The Iraqi capital city Baghdad prides itself of making the best masgûf, with the Ebû Newâs district on the shores of the Tigris river, "dedicated" to this dish, having more than two dozen fish restaurants. Nonetheless, one can find masgûf all over Iraq, especially near the Tigris-Euphrates Basin.
Outside of Iraq, masgûf is more or less popular in the Jazīra as in the rural parts of Syria, especially in the regions bordering Iraq, such as in the Raqqa Governorate, (crossed by the Euphrates). It is also seen, at a lesser scale, in the Jazīra areas located in Turkey, such as Nusaybin and Cizre, on the Iraqi border.
Masgûf is now also found in Damascus due to a high number of Iraqis exiles living there since the 2003 invasion of Iraq. In the district of Jeremana alone, where most Iraqis live, more than ten masgûf restaurants, staffed by Iraqis. The fish is brought daily from the Syrian Euphrates to these restaurants, and is kept alive in a fishpond or a big aquarium until it is ordered.

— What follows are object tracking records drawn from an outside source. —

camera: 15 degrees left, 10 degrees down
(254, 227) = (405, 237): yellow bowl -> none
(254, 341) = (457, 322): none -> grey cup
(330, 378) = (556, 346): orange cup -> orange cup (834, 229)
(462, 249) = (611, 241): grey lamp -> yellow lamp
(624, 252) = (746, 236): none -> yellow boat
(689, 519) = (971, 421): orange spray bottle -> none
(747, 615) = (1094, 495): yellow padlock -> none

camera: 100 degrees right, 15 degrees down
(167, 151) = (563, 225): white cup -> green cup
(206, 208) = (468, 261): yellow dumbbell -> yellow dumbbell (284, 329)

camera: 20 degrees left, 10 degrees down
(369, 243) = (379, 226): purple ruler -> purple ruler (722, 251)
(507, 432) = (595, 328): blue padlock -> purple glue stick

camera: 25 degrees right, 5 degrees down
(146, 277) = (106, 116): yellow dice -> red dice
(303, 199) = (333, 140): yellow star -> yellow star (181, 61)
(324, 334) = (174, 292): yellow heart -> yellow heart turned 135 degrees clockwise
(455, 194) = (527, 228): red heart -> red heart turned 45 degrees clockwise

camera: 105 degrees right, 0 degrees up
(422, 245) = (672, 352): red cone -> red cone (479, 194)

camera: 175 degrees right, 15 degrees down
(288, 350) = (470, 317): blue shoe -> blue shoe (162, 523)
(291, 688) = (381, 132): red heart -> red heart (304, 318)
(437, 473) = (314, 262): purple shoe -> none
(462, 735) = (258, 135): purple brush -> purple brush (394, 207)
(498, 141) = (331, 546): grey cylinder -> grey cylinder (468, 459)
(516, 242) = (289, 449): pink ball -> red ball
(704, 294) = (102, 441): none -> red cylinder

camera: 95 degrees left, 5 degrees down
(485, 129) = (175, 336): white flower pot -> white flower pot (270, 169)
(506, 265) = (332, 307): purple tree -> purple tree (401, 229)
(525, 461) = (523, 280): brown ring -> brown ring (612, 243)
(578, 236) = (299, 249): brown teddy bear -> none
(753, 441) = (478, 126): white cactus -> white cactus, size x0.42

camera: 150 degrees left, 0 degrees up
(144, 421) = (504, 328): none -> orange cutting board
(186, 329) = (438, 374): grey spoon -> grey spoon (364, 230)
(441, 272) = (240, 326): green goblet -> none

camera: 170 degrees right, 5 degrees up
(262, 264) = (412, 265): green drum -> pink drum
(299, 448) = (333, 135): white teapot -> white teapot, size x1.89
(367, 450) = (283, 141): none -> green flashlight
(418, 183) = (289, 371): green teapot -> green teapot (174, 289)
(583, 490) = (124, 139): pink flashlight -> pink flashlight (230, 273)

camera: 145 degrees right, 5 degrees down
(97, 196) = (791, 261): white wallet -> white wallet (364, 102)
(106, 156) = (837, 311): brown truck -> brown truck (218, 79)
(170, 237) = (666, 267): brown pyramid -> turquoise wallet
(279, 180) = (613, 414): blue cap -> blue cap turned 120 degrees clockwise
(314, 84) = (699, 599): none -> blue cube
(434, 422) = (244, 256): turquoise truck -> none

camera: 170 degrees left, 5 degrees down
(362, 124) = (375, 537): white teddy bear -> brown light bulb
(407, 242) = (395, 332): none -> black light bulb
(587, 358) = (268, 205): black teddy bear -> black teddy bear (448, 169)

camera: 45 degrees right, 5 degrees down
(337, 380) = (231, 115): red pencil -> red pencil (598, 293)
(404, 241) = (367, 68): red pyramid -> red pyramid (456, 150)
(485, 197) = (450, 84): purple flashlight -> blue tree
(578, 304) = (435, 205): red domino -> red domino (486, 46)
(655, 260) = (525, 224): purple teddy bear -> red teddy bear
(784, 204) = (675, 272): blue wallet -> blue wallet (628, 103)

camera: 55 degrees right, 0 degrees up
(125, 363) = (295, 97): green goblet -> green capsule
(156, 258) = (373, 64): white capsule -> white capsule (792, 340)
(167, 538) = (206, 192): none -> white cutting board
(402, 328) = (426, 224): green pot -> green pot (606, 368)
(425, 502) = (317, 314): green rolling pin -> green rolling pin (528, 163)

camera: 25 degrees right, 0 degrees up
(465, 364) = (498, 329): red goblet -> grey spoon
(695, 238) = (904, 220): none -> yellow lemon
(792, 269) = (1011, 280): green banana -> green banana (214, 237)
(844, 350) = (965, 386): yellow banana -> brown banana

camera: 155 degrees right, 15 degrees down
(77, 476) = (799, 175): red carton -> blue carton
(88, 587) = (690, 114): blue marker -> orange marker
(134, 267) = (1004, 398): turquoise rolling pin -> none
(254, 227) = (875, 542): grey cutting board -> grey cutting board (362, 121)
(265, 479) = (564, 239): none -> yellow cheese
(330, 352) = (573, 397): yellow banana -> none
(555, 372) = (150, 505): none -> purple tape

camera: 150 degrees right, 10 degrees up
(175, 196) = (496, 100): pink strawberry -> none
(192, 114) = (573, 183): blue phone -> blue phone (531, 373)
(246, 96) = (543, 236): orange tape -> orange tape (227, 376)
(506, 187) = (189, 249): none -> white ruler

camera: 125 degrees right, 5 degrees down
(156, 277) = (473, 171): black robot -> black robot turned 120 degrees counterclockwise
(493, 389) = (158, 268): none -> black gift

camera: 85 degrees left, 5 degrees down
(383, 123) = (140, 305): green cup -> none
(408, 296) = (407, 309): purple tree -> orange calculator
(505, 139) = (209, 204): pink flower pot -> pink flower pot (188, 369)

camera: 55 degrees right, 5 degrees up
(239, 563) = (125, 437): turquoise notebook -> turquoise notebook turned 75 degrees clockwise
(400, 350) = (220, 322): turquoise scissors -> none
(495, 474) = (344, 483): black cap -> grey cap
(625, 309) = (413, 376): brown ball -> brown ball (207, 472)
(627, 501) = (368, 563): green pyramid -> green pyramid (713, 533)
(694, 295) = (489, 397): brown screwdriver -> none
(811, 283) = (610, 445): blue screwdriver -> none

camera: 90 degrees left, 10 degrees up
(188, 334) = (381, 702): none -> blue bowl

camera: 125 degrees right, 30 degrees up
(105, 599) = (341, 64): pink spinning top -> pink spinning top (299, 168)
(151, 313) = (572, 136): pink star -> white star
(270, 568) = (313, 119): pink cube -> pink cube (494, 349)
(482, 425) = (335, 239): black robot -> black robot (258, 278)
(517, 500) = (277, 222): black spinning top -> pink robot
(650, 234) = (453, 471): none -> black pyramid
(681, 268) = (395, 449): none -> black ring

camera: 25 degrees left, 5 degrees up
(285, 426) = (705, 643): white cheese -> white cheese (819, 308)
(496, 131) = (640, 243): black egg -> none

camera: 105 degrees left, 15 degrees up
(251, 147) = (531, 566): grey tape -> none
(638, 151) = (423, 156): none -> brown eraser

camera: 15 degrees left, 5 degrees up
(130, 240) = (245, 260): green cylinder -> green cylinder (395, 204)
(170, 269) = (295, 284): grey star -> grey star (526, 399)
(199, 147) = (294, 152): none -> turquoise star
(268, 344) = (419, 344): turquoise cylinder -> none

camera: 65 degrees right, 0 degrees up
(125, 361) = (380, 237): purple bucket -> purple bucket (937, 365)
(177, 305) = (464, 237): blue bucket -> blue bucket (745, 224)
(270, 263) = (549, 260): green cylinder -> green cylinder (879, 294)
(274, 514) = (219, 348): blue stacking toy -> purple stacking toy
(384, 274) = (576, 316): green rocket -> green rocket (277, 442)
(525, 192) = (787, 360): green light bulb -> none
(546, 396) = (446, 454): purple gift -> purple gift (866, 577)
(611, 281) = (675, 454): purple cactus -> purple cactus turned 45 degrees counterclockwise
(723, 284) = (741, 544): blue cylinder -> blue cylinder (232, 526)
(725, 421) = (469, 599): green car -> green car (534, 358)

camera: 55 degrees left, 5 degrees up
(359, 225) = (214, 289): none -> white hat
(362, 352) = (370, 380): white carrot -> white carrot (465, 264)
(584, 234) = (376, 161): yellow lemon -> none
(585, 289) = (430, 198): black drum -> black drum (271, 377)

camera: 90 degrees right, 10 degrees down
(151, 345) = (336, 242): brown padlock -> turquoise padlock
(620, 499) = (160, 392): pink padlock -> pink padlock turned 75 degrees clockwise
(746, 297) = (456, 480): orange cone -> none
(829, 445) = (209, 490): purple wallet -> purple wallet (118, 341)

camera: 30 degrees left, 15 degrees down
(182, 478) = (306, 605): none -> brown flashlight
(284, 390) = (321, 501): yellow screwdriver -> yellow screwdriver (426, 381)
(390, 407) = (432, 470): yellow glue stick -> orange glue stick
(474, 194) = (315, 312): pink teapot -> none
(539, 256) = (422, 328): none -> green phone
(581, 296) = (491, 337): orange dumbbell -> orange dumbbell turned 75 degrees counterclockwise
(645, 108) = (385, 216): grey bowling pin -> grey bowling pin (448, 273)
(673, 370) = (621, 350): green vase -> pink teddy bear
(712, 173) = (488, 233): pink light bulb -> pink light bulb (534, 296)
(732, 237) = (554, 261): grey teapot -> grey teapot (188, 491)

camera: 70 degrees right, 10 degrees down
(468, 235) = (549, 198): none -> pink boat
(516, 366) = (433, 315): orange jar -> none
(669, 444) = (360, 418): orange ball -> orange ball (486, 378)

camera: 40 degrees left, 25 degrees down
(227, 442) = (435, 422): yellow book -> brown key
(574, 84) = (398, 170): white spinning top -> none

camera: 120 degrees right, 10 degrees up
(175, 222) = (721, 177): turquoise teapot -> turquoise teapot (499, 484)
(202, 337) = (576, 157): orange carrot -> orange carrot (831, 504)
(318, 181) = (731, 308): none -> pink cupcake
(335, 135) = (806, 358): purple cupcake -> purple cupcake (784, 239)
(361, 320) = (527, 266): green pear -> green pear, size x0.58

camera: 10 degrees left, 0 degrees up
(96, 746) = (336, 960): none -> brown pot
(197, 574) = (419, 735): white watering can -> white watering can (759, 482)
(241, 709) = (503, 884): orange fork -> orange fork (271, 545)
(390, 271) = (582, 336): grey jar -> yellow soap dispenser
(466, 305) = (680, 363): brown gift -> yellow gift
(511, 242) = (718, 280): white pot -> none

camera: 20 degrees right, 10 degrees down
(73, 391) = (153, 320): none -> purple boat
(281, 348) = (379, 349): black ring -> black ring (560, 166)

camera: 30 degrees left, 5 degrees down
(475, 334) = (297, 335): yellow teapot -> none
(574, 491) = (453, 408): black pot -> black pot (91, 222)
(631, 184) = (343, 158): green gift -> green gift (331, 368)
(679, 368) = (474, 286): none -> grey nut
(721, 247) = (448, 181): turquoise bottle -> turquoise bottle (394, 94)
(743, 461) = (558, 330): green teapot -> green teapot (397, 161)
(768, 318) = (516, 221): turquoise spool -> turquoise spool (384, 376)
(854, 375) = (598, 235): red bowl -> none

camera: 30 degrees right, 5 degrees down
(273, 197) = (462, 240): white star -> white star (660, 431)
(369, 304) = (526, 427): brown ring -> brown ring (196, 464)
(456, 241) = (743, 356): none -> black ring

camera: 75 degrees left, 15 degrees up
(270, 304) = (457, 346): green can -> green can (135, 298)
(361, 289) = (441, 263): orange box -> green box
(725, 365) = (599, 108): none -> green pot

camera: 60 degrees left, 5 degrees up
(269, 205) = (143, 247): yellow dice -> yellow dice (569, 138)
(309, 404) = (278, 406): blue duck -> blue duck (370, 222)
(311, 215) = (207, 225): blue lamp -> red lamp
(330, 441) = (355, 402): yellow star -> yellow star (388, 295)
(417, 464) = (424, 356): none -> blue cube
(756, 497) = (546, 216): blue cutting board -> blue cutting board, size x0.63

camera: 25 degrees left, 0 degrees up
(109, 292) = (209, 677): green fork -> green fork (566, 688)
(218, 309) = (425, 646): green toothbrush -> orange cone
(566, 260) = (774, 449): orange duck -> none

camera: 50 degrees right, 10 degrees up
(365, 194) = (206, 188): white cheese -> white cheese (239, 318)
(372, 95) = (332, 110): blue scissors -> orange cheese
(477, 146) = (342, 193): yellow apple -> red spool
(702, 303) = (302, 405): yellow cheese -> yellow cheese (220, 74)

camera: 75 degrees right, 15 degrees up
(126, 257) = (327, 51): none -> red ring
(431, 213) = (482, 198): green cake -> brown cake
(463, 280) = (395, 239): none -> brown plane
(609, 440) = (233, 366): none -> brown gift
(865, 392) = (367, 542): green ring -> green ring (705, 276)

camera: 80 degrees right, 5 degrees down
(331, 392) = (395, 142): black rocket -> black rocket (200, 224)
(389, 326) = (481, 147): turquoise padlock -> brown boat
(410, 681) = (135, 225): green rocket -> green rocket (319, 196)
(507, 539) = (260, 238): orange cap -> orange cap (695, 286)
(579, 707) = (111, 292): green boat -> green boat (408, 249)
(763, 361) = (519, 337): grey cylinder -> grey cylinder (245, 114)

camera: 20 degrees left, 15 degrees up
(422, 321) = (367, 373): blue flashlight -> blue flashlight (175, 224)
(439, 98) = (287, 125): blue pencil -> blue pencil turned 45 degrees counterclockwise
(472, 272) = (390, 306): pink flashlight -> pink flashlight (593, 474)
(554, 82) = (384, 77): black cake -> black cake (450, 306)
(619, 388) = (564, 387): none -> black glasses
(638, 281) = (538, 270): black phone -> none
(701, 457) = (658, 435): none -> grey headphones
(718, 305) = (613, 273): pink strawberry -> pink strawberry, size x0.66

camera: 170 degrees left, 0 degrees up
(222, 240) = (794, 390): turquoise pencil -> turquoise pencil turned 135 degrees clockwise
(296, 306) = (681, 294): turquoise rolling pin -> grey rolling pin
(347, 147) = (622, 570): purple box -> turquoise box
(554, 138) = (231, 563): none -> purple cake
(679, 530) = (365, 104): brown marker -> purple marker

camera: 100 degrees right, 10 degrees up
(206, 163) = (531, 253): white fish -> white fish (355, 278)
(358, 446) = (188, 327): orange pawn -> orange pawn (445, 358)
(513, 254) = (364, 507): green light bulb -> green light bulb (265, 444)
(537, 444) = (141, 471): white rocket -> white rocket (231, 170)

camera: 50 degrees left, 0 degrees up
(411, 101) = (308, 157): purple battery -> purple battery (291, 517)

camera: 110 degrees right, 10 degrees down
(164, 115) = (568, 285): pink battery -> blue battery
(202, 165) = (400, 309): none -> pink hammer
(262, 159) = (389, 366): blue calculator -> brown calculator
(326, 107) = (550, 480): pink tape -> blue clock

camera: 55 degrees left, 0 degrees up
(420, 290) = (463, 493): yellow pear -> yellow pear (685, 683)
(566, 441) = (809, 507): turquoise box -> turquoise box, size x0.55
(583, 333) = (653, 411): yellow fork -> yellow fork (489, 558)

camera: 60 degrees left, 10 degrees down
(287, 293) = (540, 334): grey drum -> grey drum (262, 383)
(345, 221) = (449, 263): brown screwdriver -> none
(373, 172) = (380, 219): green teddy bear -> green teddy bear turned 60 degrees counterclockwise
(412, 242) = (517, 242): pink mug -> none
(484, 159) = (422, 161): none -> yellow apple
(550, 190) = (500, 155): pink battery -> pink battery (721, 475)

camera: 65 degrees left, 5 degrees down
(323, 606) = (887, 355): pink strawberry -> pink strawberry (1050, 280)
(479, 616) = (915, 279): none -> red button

The fish is caught alive and weighed. It is clubbed to kill it, then split lengthwise down the belly, cleaned and spread out into a single flat piece. It is then partially scaled, gutted and cut in two identical halves from the back while leaving the belly intact, opening the fish in the shape of a large, symmetrical circle. From there, the cook bastes the inside of the fish with a marinade of olive oil, rock salt, tamarind, and ground turmeric.